EDINBURGH College of Art graduate David Michie left a £1.4 million fortune to his family and donated works to galleries across Scotland.
Michie, who died aged 86, painted in a bold style similar to that of his mother, the much-loved Scottish painter Anne Redpath.
He was known for his paintings of everyday objects and the landscapes of Scotland and Continental Europe.
His colourful style hinted at the influence of Matisse and the impact of a childhood spent on the French Riviera.
His mother Anne, the daughter of a tweed designer, was best known for her domestic still life paintings.
Michie’s published will has revealed he had amassed wealth of £1,411,806 by the time of his death in August last year.

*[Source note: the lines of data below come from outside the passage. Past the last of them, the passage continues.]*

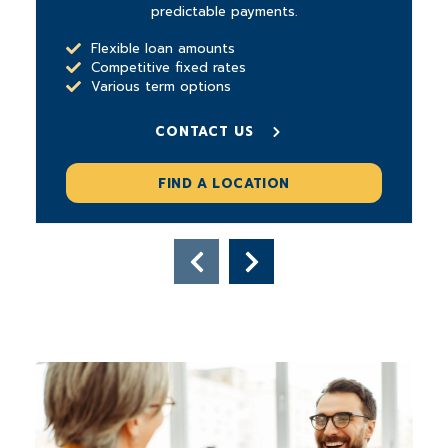
predictable payments.
Flexible loan amounts
Competitive fixed rates
Various term options
CONTACT US
FIND A LOCATION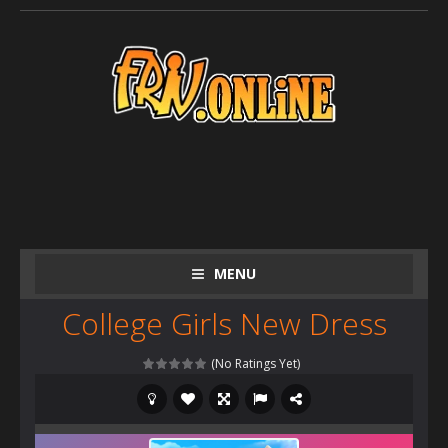
MENU
College Girls New Dress
(No Ratings Yet)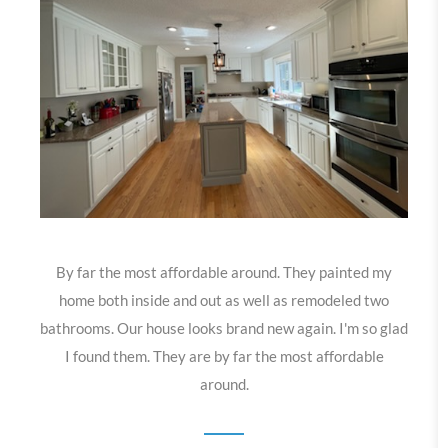
By far the most affordable around. They painted my
home both inside and out as well as remodeled two
bathrooms. Our house looks brand new again. I'm so glad
I found them. They are by far the most affordable
around.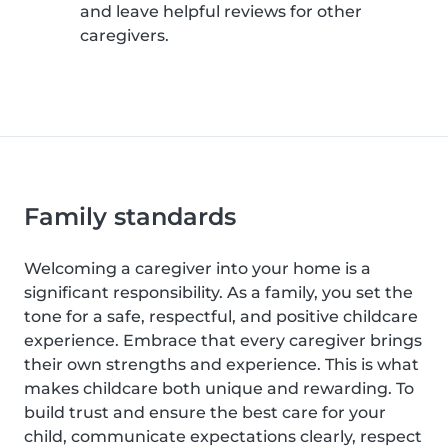
and leave helpful reviews for other
caregivers.
Family standards
Welcoming a caregiver into your home is a
significant responsibility. As a family, you set the
tone for a safe, respectful, and positive childcare
experience. Embrace that every caregiver brings
their own strengths and experience. This is what
makes childcare both unique and rewarding. To
build trust and ensure the best care for your
child, communicate expectations clearly, respect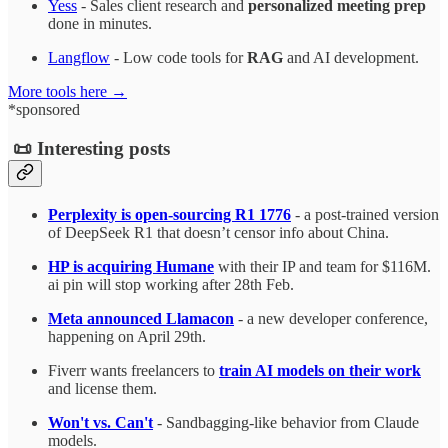
Yess
- Sales client research and
personalized meeting prep
done in minutes.
Langflow
- Low code tools for
RAG
and AI development.
More tools here →
*sponsored
📜 Interesting posts
Perplexity is open-sourcing R1 1776
- a post-trained version
of DeepSeek R1 that doesn’t censor info about China.
HP is acquiring Humane
with their IP and team for $116M.
ai pin will stop working after 28th Feb.
Meta announced Llamacon
- a new developer conference,
happening on April 29th.
Fiverr wants freelancers to
train AI models on their work
and license them.
Won't vs. Can't
- Sandbagging-like behavior from Claude
models.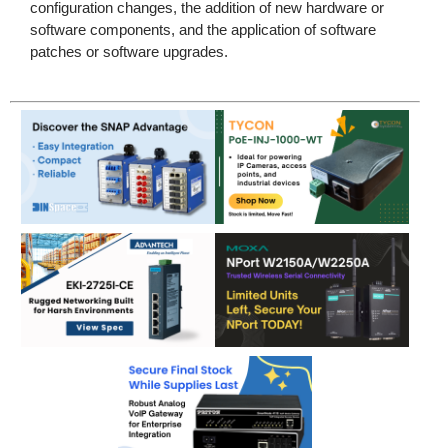
configuration changes, the addition of new hardware or
software components, and the application of software
patches or software upgrades.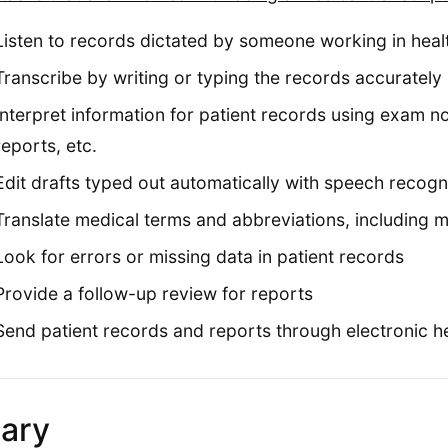
Listen to records dictated by someone working in heal
Transcribe by writing or typing the records accurately
Interpret information for patient records using exam 
reports, etc.
Edit drafts typed out automatically with speech recogn
Translate medical terms and abbreviations, including m
Look for errors or missing data in patient records
Provide a follow-up review for reports
Send patient records and reports through electronic h
lary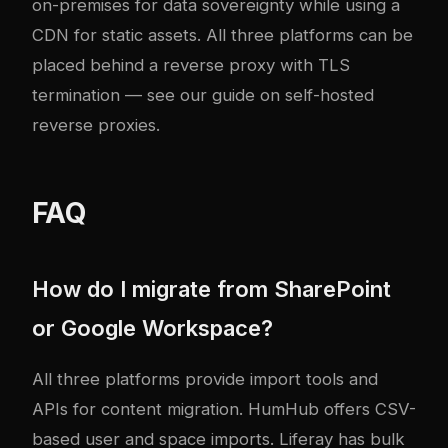
on-premises for data sovereignty while using a
CDN for static assets. All three platforms can be
placed behind a reverse proxy with TLS
termination — see our guide on
self-hosted
reverse proxies
.
FAQ
How do I migrate from SharePoint
or Google Workspace?
All three platforms provide import tools and
APIs for content migration. HumHub offers CSV-
based user and space imports. Liferay has bulk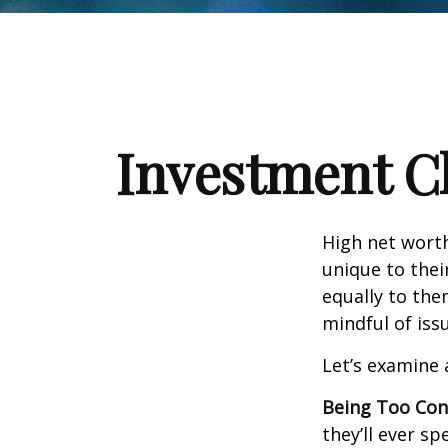
Investment Ch
High net wort
unique to thei
equally to the
mindful of iss
Let’s examine 
Being Too Con
they’ll ever s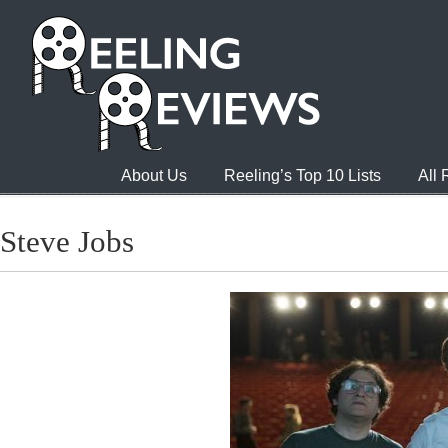
About Us
Reeling’s Top 10 Lists
All
Steve Jobs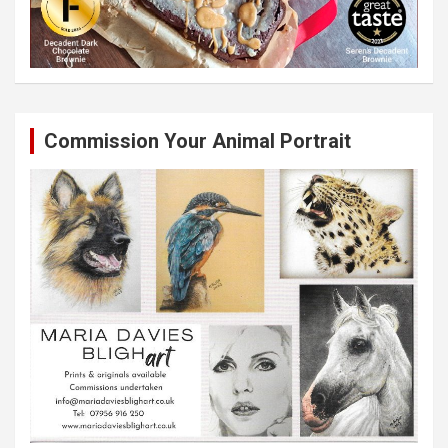
Commission Your Animal Portrait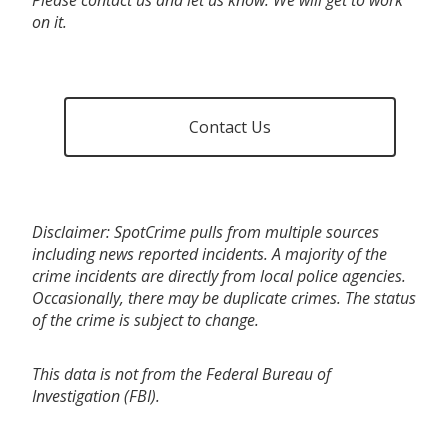
on it.
Contact Us
Disclaimer: SpotCrime pulls from multiple sources
including news reported incidents. A majority of the
crime incidents are directly from local police agencies.
Occasionally, there may be duplicate crimes. The status
of the crime is subject to change.
This data is not from the Federal Bureau of
Investigation (FBI).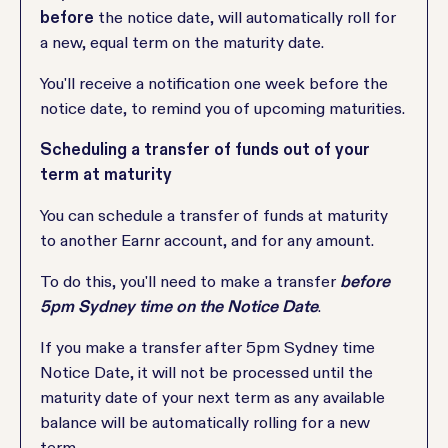
before
the notice date, will automatically roll for
a new, equal term on the maturity date.
You'll receive a notification one week before the
notice date, to remind you of upcoming maturities.
Scheduling a transfer of funds out of your
term at maturity
You can schedule a transfer of funds at maturity
to another Earnr account, and for any amount.
To do this, you'll need to make a transfer
before
5pm Sydney time on the Notice Date
.
If you make a transfer after 5pm Sydney time
Notice Date, it will not be processed until the
maturity date of your next term as any available
balance will be automatically rolling for a new
term.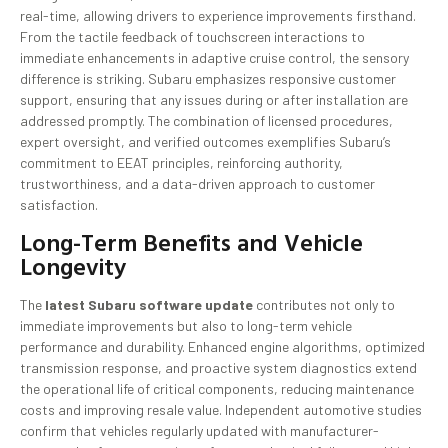
real-time, allowing drivers to experience improvements firsthand.
From the tactile feedback of touchscreen interactions to
immediate enhancements in adaptive cruise control, the sensory
difference is striking. Subaru emphasizes responsive customer
support, ensuring that any issues during or after installation are
addressed promptly. The combination of licensed procedures,
expert oversight, and verified outcomes exemplifies Subaru’s
commitment to EEAT principles, reinforcing authority,
trustworthiness, and a data-driven approach to customer
satisfaction.
Long-Term Benefits and Vehicle
Longevity
The
latest Subaru software update
contributes not only to
immediate improvements but also to long-term vehicle
performance and durability. Enhanced engine algorithms, optimized
transmission response, and proactive system diagnostics extend
the operational life of critical components, reducing maintenance
costs and improving resale value. Independent automotive studies
confirm that vehicles regularly updated with manufacturer-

He bequeathed the bulk of his estate to his daughters, Alison and Lindsey, but asked that a selection of paintings, sketch books, catalogues and other documents be made available to various galleries.
He included the Scottish National Gallery of Modern Art, Edinburgh City Art Collection, Aberdeen Art Gallery, Perth Museum and Art Gallery, and Heriot Watt University on his list of possible beneficiaries.
Michie asked that his daughters make the final decisions on what material is handed over and to where.
He also included Edinburgh College of Art, Hawick Museum and Art Gallery, and Arts in Healthcare in his list of potential legacies.
Michie was born in 1928 at Saint-Raphaël in the south of France. His father, James Michie, was an architect and painter and in the 1920s worked as a private architect to the American tycoon Charles Thompson.
Michie’s early years were spent living in Thompson’s boathouse at the Château Gloria, St-Jean-Cap-Ferrat. Later, the vibrant colour schemes of the Côte d’Azur would influence his work.
After Thompson’s fortune was reduced by the Wall Street Crash, the Michies moved to the Scottish Borders in 1934.
Michie attended Hawick Academy before completing his National Service as an instructor with the Royal Artillery Signals. He later enrolled at the Edinburgh College of Art and married his wife Eileen in 1951.
He taught painting during the 1960s and 1970s at Edinburgh and later held the posts of was vice-principal and head of the college’s school of drawing and painting.
Michie taught widely, lecturing at James Clarke’s School in Edinburgh and Gray’s School of Art in Aberdeen, and was a visiting professor at the Academy of Fine Art in Belgrade and the University of California. He was appointed OBE in 1997.
A spokesman for the National Galleries of Scotland said: “He was both a very talented painter and committed teacher of art, who made an important contribution to Scottish art history.
“We have three wonderful paintings in the collection.”